■ **Problem description**: I'd like every line in the following listing that holds "tracksStatus" copied.

■ **Records to process**:
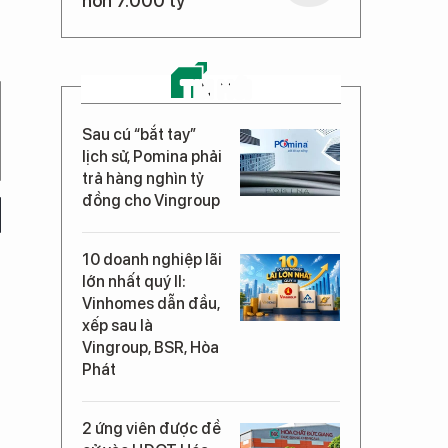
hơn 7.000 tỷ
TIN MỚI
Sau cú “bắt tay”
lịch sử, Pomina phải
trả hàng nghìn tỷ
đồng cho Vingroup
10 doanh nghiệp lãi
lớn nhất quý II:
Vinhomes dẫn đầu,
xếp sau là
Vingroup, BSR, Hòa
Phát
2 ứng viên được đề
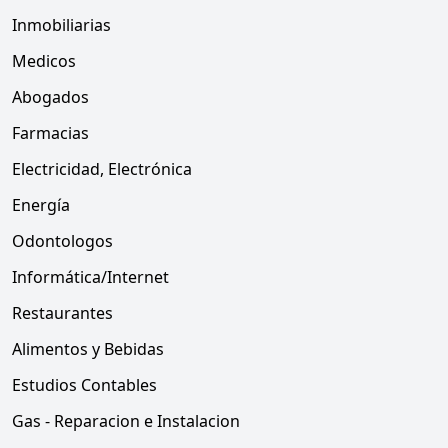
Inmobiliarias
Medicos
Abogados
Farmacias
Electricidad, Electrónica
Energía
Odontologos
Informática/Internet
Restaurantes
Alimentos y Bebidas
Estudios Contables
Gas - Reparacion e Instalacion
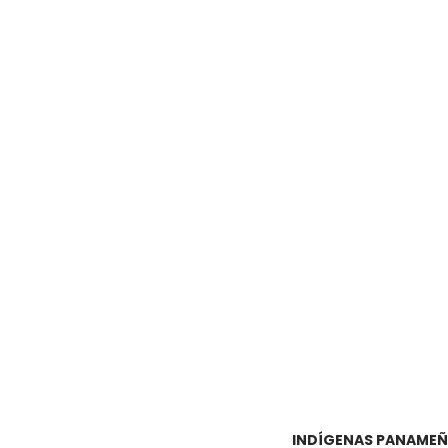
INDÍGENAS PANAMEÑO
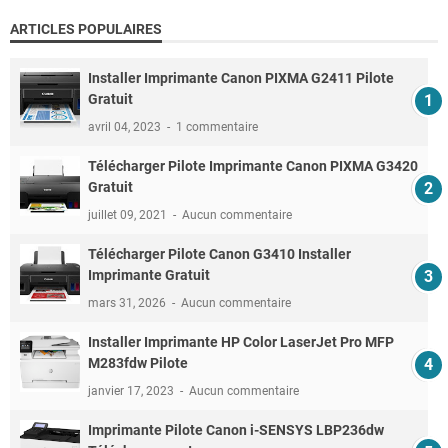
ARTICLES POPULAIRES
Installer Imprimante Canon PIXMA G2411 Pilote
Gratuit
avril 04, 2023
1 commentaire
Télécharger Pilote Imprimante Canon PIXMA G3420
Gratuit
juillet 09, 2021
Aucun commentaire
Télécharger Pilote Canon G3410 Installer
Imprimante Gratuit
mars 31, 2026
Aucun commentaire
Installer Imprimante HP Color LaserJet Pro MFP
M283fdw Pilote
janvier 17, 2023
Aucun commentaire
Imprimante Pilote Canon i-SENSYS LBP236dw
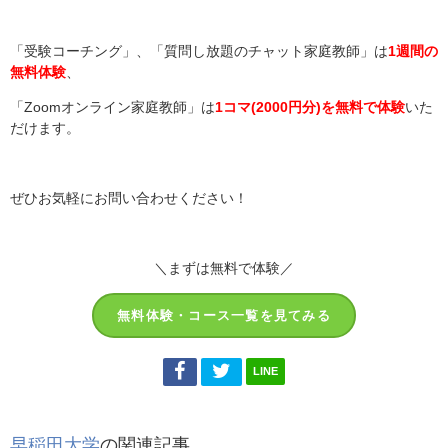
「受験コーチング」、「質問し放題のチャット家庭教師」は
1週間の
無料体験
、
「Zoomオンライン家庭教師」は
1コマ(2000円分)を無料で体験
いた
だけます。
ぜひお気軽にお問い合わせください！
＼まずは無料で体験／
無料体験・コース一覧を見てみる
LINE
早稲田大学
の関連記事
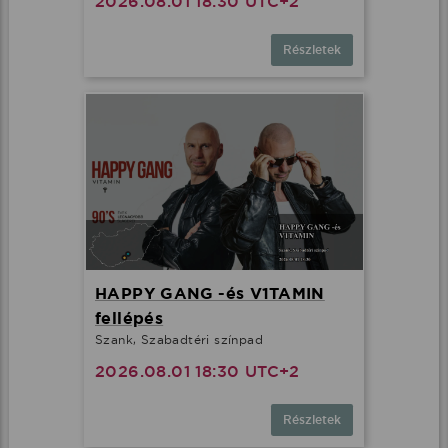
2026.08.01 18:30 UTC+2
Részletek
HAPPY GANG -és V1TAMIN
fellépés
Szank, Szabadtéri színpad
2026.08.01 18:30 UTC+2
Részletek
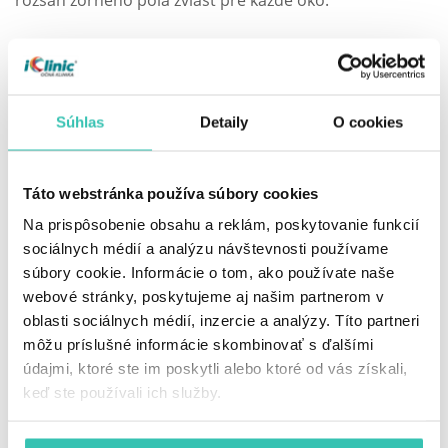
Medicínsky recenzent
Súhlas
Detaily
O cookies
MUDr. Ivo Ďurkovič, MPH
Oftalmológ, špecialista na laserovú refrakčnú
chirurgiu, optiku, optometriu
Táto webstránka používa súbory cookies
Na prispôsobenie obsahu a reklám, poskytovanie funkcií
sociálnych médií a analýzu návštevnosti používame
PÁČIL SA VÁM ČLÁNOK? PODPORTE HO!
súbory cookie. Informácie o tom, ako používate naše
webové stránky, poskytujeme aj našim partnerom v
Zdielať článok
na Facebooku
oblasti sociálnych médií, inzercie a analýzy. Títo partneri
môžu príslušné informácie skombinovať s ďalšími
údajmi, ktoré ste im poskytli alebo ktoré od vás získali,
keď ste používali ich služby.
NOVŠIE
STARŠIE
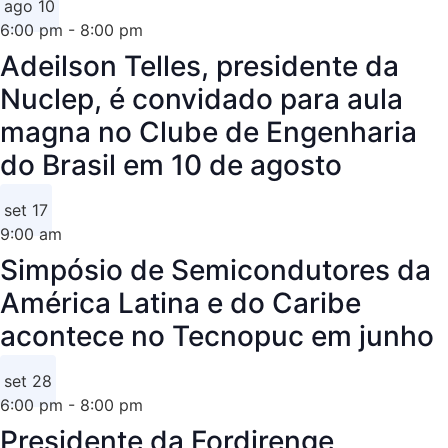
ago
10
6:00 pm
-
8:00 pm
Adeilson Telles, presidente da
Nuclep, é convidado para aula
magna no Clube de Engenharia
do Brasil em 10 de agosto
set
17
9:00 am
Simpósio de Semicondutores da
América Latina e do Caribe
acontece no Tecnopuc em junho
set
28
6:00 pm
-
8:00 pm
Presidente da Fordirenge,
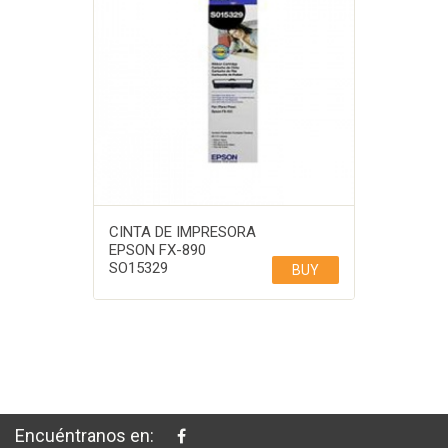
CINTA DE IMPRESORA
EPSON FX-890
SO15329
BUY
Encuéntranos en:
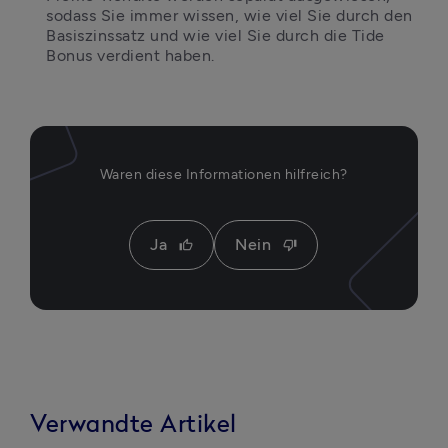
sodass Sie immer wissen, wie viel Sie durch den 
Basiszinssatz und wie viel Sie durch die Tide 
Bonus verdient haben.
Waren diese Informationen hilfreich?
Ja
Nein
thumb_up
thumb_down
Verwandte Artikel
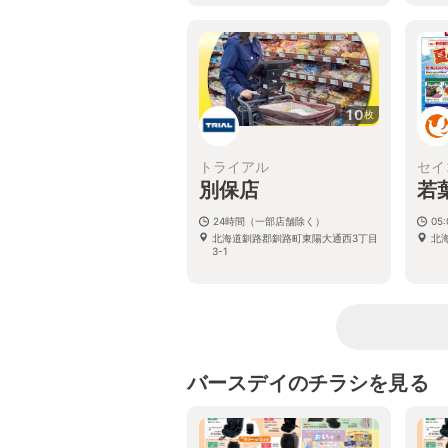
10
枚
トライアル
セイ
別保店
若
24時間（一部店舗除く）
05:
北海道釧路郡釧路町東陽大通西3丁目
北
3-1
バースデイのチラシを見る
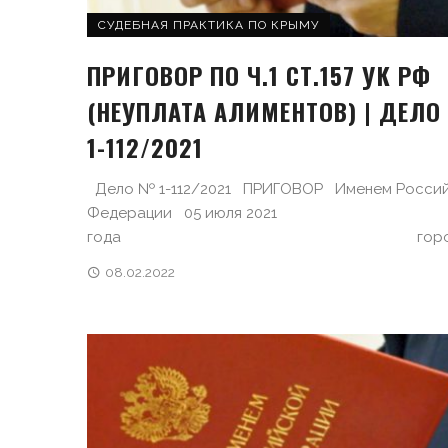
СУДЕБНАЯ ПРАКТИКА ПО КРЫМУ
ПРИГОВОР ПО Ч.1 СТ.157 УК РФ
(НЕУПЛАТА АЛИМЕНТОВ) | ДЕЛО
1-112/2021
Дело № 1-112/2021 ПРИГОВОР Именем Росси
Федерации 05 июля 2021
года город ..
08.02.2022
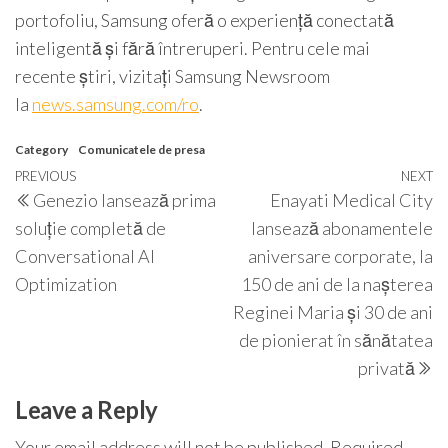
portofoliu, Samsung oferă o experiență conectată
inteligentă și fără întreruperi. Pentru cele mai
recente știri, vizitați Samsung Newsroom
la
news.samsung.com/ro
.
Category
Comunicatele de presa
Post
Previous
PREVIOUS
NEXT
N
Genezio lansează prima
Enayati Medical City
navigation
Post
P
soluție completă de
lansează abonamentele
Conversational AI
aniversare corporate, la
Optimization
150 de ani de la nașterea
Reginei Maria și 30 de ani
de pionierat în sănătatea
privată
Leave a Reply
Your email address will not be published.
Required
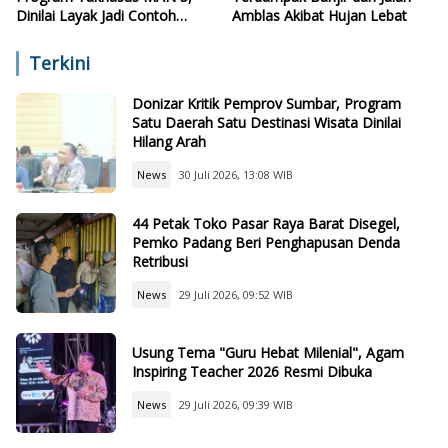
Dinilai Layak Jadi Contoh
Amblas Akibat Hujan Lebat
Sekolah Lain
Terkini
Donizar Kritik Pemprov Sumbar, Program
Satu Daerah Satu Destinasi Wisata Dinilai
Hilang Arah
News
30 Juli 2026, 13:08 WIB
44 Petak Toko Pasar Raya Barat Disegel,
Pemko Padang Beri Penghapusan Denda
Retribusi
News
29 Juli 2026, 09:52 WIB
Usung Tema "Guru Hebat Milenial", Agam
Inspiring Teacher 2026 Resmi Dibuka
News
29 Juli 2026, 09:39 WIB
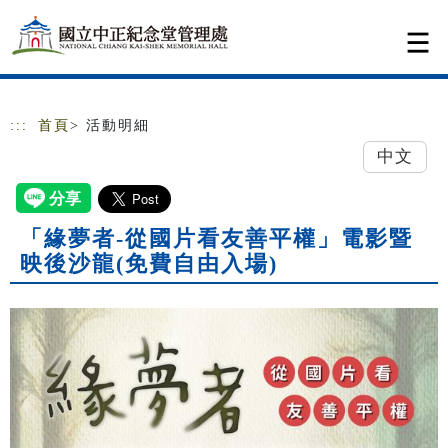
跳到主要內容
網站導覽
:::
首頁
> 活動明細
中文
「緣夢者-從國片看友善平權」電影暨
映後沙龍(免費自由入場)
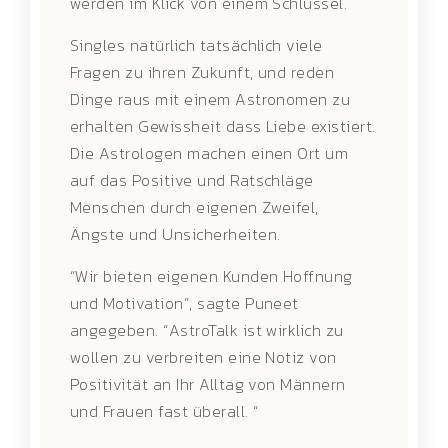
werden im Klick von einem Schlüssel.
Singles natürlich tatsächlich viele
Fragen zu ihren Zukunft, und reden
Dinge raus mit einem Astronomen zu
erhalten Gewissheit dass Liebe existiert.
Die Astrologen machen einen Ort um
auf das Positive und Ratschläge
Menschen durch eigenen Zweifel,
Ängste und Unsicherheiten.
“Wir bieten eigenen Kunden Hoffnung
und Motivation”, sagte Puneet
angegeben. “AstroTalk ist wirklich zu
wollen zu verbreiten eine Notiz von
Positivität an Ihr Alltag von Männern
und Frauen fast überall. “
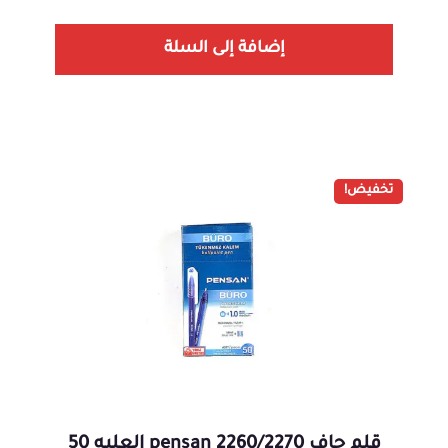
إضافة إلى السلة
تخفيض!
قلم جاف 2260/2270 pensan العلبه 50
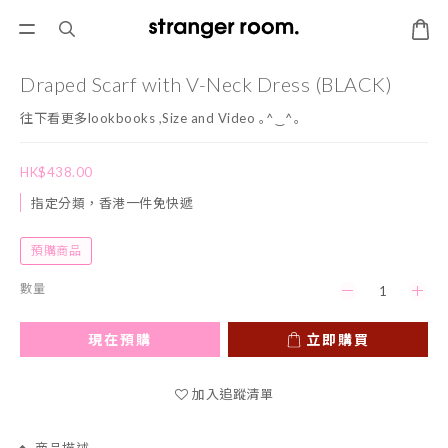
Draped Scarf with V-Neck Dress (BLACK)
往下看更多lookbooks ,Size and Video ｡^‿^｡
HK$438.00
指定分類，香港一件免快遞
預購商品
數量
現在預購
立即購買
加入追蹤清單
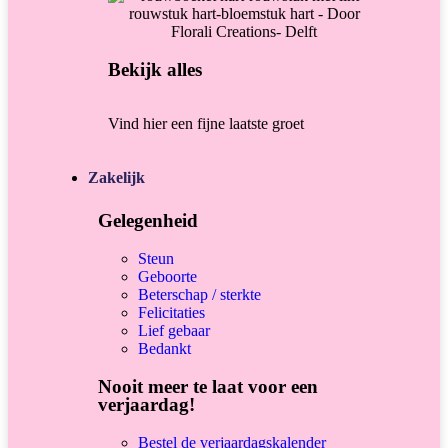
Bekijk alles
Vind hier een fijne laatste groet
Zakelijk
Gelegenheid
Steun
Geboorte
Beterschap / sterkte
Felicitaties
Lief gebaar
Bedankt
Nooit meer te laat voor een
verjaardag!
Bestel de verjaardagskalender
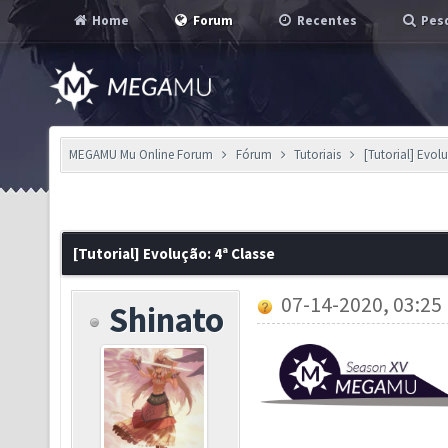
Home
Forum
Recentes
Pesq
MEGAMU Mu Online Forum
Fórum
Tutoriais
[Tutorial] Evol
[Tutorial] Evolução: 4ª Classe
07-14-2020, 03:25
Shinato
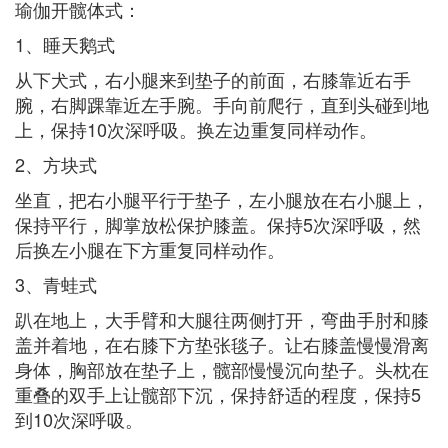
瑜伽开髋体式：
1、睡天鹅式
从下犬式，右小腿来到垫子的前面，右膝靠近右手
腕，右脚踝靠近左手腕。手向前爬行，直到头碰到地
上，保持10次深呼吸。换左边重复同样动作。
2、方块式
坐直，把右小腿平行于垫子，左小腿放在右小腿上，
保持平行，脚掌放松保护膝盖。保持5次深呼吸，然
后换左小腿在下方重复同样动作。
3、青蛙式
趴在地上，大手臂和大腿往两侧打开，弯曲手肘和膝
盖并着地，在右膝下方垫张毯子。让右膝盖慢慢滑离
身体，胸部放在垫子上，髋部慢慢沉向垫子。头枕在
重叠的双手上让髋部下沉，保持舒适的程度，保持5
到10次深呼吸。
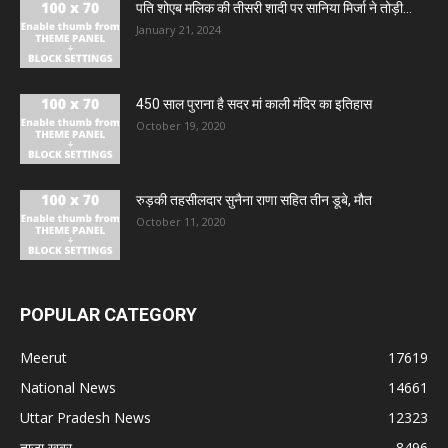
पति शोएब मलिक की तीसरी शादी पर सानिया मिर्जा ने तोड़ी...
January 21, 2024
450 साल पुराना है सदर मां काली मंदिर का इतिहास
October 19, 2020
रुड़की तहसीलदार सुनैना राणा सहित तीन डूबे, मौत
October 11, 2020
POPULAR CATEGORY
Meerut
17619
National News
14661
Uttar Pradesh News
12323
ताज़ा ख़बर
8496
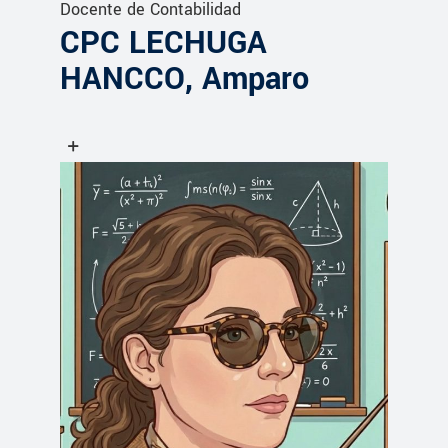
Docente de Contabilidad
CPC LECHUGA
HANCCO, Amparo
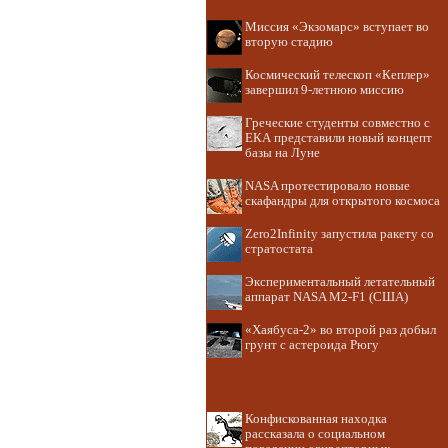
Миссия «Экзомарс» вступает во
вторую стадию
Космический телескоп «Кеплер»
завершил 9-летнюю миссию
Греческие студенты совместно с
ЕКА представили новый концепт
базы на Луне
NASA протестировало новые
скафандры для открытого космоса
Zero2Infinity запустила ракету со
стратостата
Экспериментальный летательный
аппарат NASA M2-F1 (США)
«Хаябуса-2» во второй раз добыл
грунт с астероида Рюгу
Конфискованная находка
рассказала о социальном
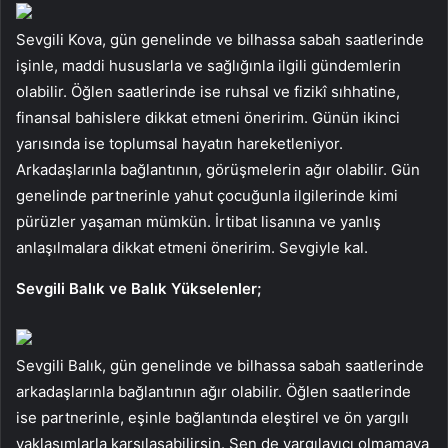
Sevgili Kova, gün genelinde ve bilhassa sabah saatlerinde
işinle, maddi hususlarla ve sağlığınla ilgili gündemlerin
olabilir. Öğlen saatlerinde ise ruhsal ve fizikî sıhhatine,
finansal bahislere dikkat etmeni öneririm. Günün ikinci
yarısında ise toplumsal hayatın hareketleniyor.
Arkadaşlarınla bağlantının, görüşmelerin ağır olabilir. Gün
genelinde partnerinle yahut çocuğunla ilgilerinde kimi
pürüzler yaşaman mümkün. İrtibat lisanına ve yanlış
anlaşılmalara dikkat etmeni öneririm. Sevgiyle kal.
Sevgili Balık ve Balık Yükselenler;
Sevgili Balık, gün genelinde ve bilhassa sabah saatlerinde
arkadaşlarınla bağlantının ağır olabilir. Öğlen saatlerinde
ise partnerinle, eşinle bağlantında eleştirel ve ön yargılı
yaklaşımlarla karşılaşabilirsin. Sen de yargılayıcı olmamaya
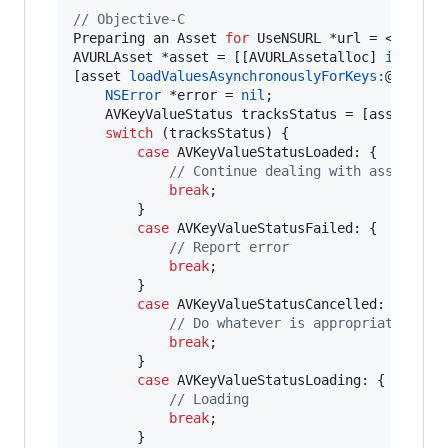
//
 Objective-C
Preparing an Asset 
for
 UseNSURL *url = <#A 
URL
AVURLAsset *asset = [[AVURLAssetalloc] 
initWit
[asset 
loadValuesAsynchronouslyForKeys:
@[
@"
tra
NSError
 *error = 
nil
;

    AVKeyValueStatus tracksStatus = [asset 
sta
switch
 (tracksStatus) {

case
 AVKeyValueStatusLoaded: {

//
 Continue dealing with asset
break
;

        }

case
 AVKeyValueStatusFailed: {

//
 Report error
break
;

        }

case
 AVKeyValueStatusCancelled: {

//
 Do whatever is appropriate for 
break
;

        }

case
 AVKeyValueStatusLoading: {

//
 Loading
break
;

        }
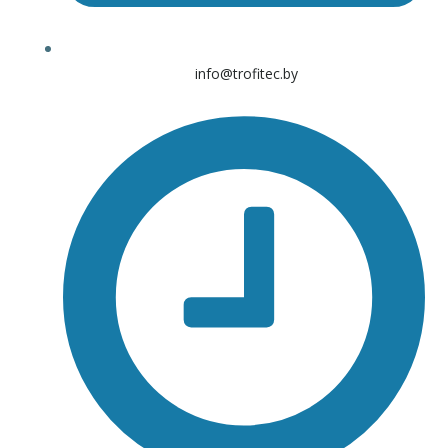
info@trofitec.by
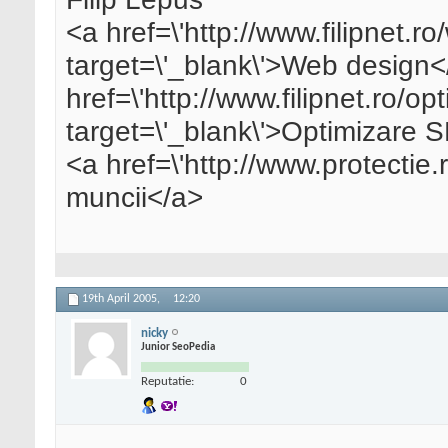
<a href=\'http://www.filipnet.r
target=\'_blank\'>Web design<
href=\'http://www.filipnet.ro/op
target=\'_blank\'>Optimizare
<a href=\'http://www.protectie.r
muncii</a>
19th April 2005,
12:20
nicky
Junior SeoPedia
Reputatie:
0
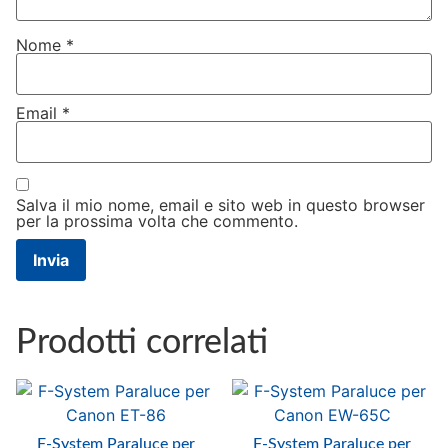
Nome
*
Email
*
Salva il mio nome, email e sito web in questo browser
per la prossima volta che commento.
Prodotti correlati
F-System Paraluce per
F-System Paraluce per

■ **Problem solution**:
    AVKeyValueStatus tracksStatus = [asset 
 (tracksStatus) {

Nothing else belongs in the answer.